Yesterday, my dad had a brain MRI. The doctors think the cancer is in his spinal cord (hence, his stoop and being unable to hold his neck up). They think it may have spread to his brain. I don't know. I don't know what's going to happen.

My sister Susannah's moving out here now. Looks like she'll take over, and they won't need me anymore. I should be relieved, grateful, something. But I can't feel.

I wish I had no presents to buy. I wish Christmas just wouldn't come this year. I wish we could just wallow in our misery. Maybe he'll get a Christmas present--a miraculous Christmas healing. But I'm not optimistic, and I'm not expecting it.

Call me realistic, call me pessimistic, call me a scrooge.

Friday, December 8, 2006

A Simple Balance Sheet

It's five years this month. Since I've been so-called "cancer free." I guess that makes me eligible to have my face plastered on a bill board with "Five years cancer free" as the caption. My friend Kari and I used to joke about being up there together, as she became five-years-cancer-free last year.

But another person who is five-years-cancer-free this month is my nephew, Collin. He was five years old when he was diagnosed with a Wilm's Tumor, the size of a basketball, they said. (Why is it they always compare tumors to sports balls? My liposarcoma [tumor] was the size of a football, they said.) But after months of torturous radiation and chemotherapy, he pulled through.

So, I guess we should be celebrating. After all, this is the offical medical time that doctors consider you healthy. But this week, we found out my dad (and Collin's grandpa) has cancer. Not just any cancer, but bone cancer that resulted from a kidney (with cancer) that was partially removed nearly two years ago. Guess they should have taken the whole thing. He didn't need the other one anyway.

I've been trying to make sense of all this to no avail. Why my dad? Why our family? Can we handle yet another tragedy? To borrow from one of my favorite books, A Fine Balance by Rohinton Mistry, "Where was God, the Bloody Fool? Did He have no notion of fair and unfair? Couldn't he read a simple balance sheet? He would have been sacked long ago if He were managing a corporation, the things He allowed to happen . . ." So maybe I'm being dramatic.
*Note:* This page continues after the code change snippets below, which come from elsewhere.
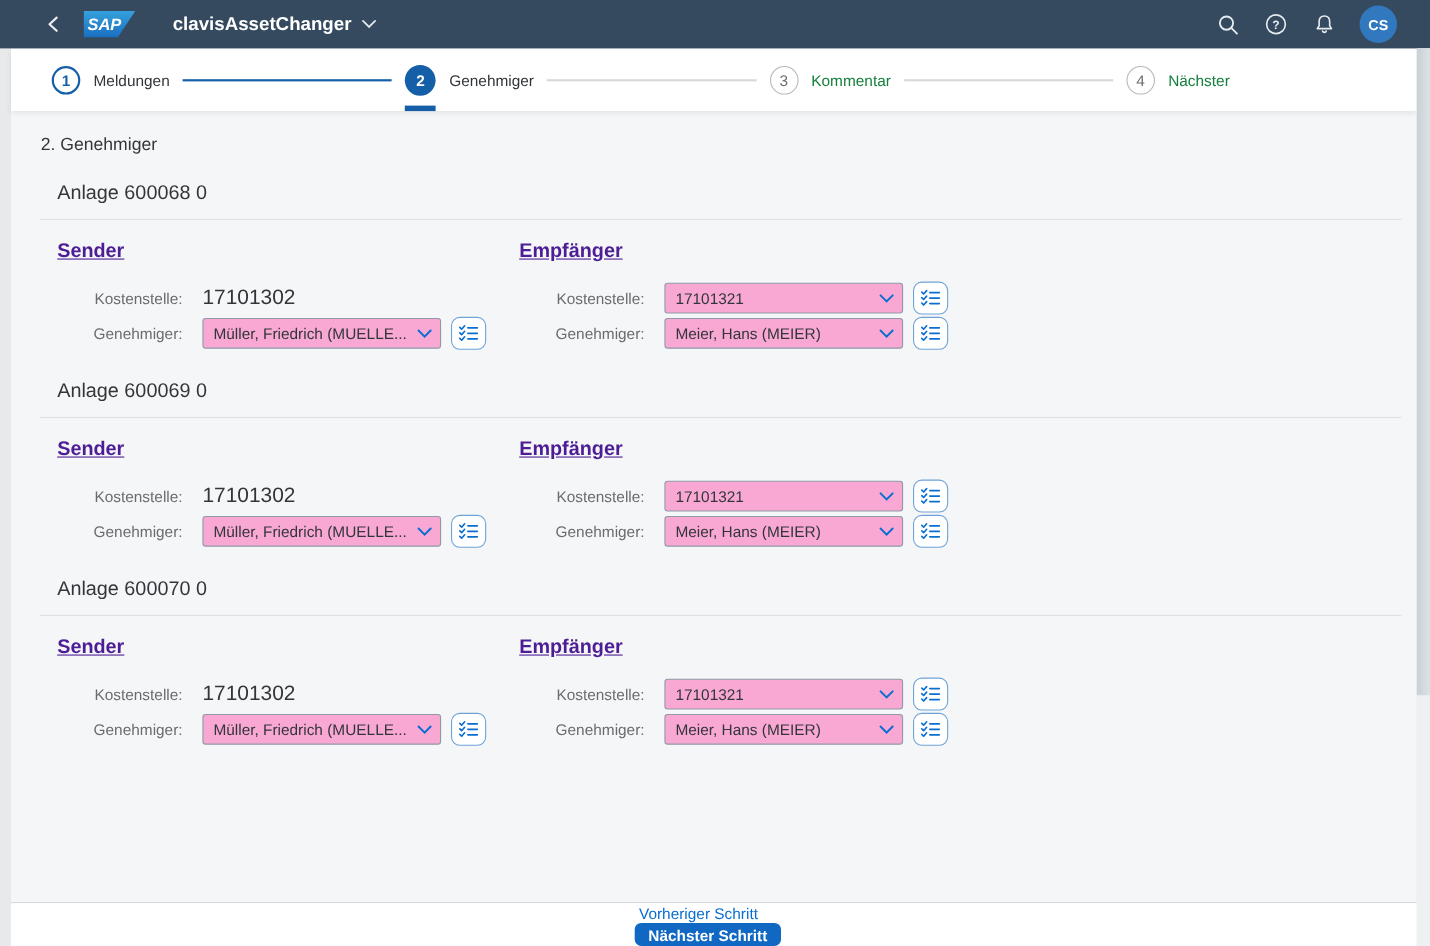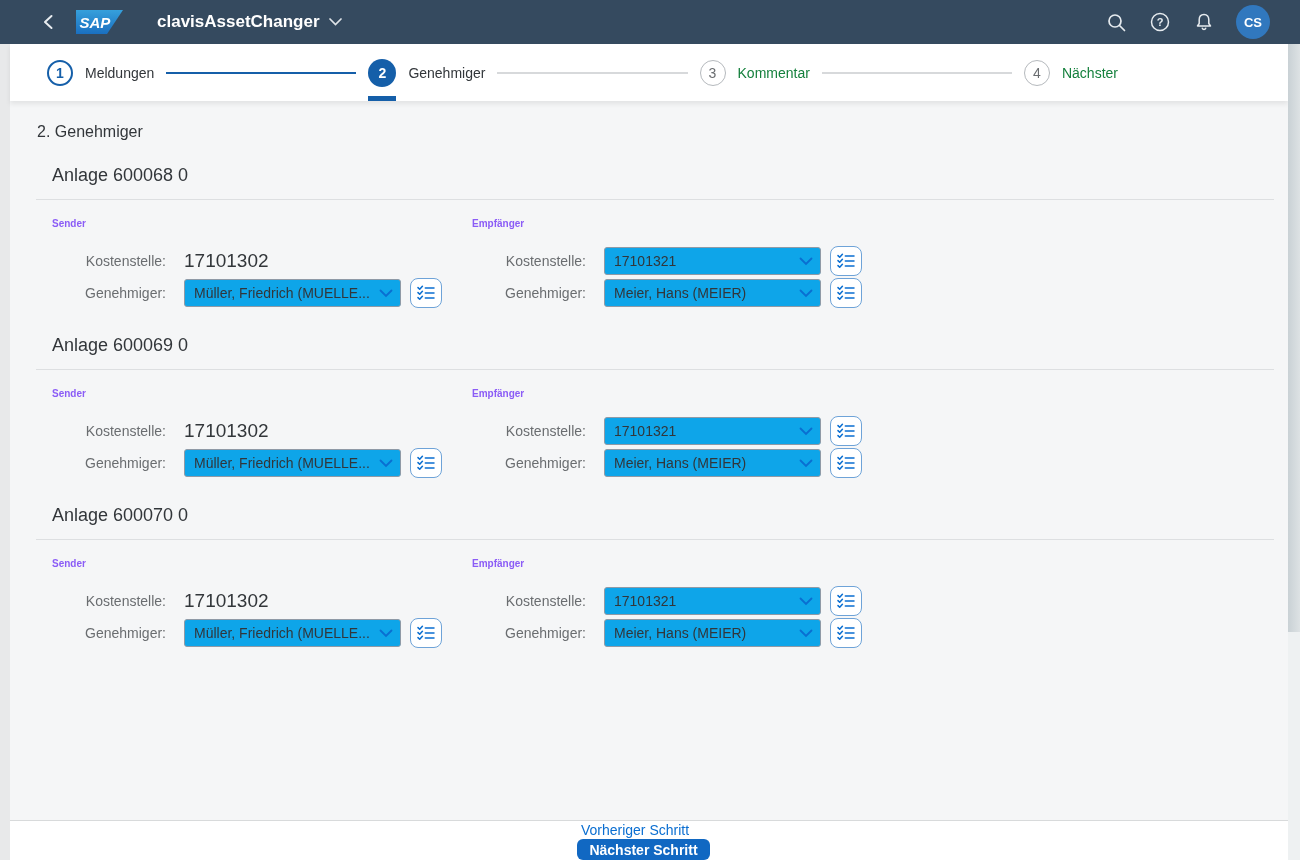"Sender" .col-h { color: #8b5cf6 -> #4c1d95; font-size: 10px -> 18px; text-decoration: none -> underline }
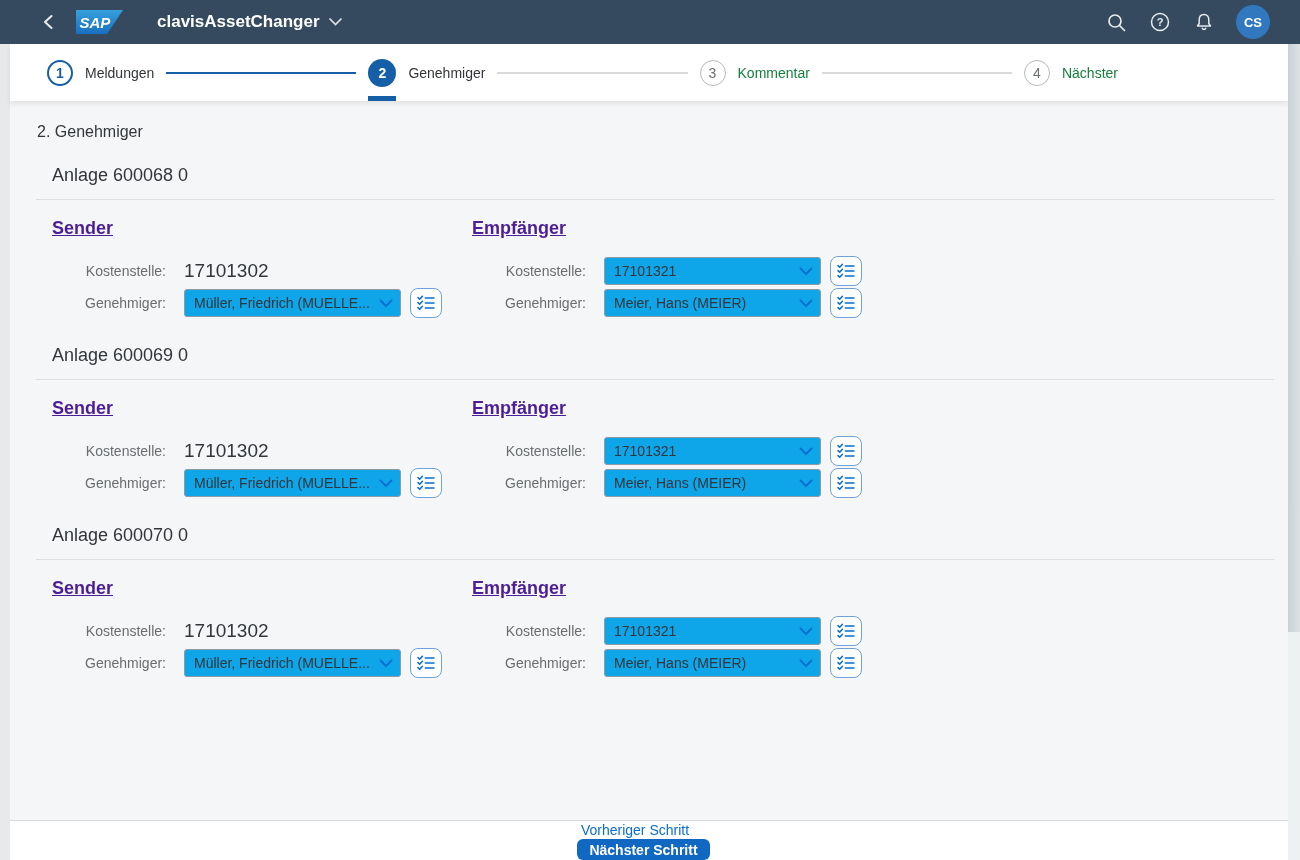"17101321" .select { background: #0ea5e9 -> #f9a8d4 }
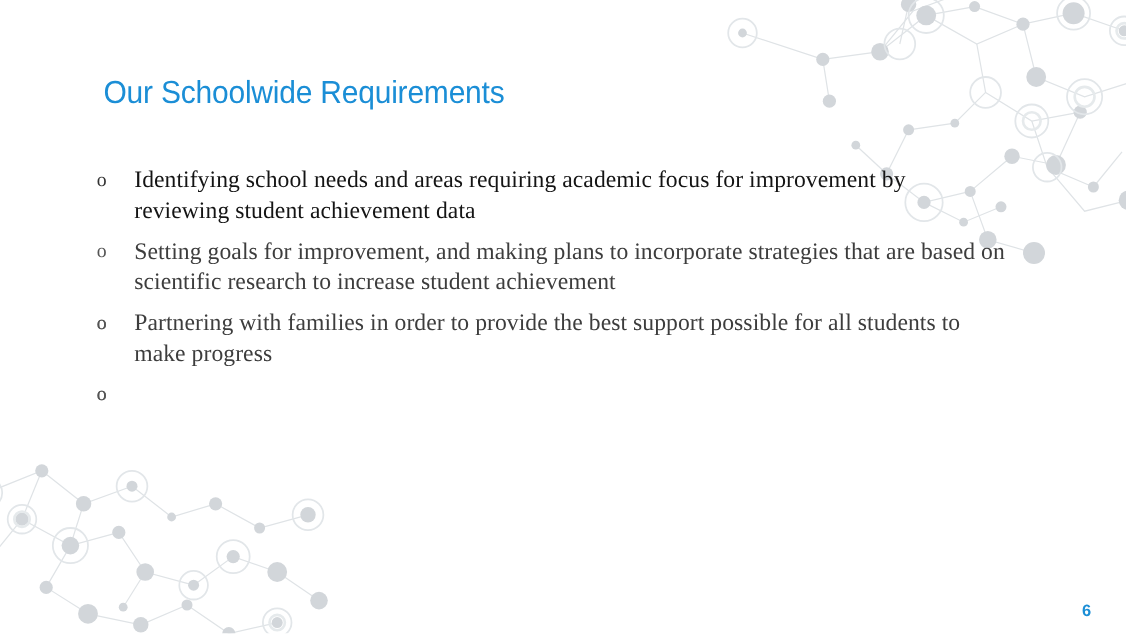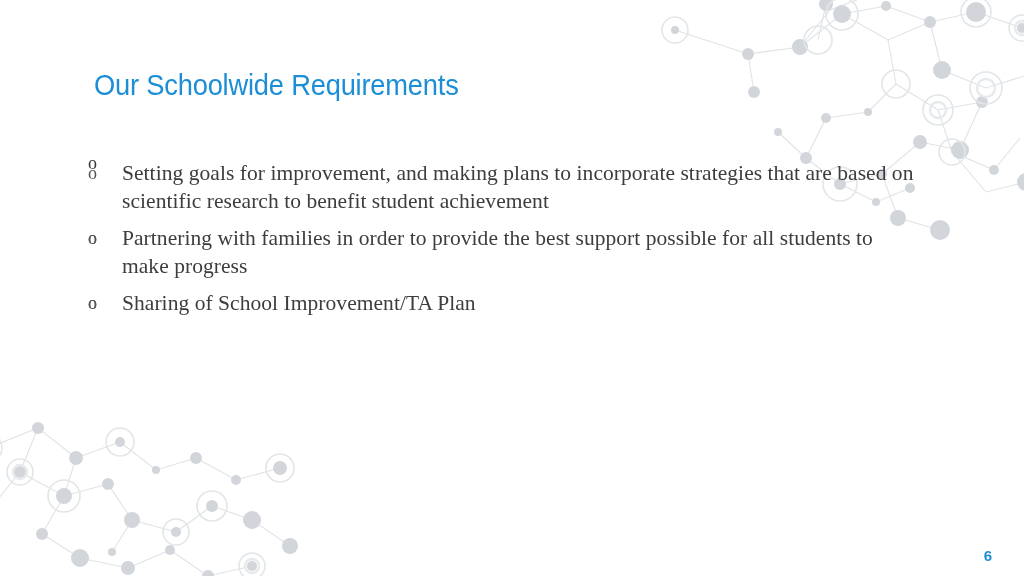"Identifying school needs and areas" span { html: none -> <span>Identifying school needs and areas requiring academic focus for improvement by reviewing student achievement data</span> }
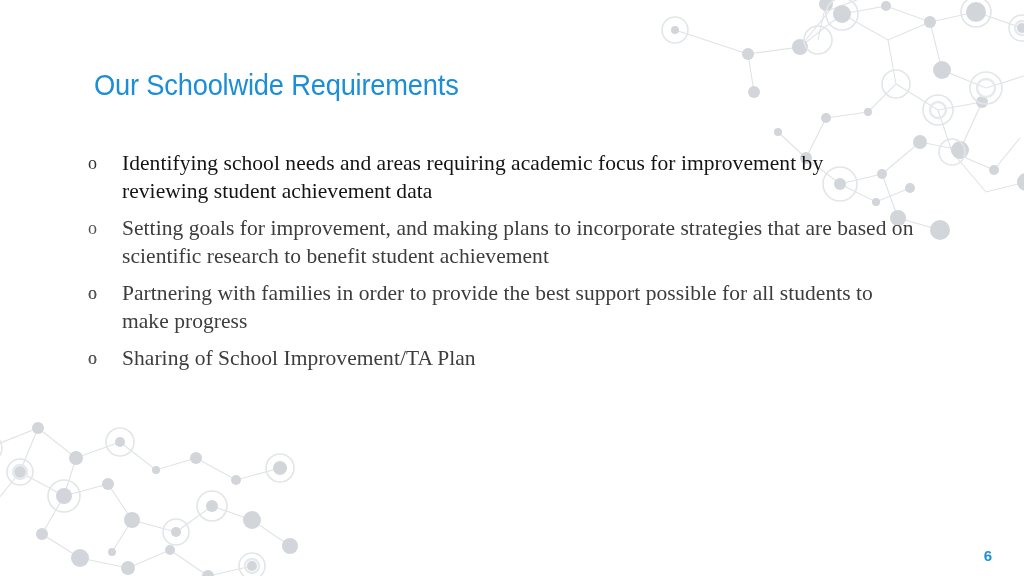"Setting goals for improvement, and" span { text: benefit -> increase }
But all the world seems unfair to me now.

And then I remembered something my mom told me while we were waiting at the hospital to see if Miranda was going to make it through the brain swelling in the aftermath of the car accident--that my dad plead with God to trade her life for his. But it didn't work. She didn't live through it.

This got me thinking. Had my dad already tried that when Collin was sick? Did he offer himself then so that Collin would pull through his grade-four cancer? Had God accepted his offer?

Yesterday, I found out that my dad had offered himself up when Collin was sick. Maybe that's why God wouldn't accept him for Miranda. Maybe he had already agreed to give Collin back his chance for my dad's life. Timing seems a little ironic to me. Exactly five years ago.

I don't know if God works this way. But I can't help wondering.

Monday, December 4, 2006

The verdict's in:

We had the ultrasound this morning. We're having a girl! I'm so happy!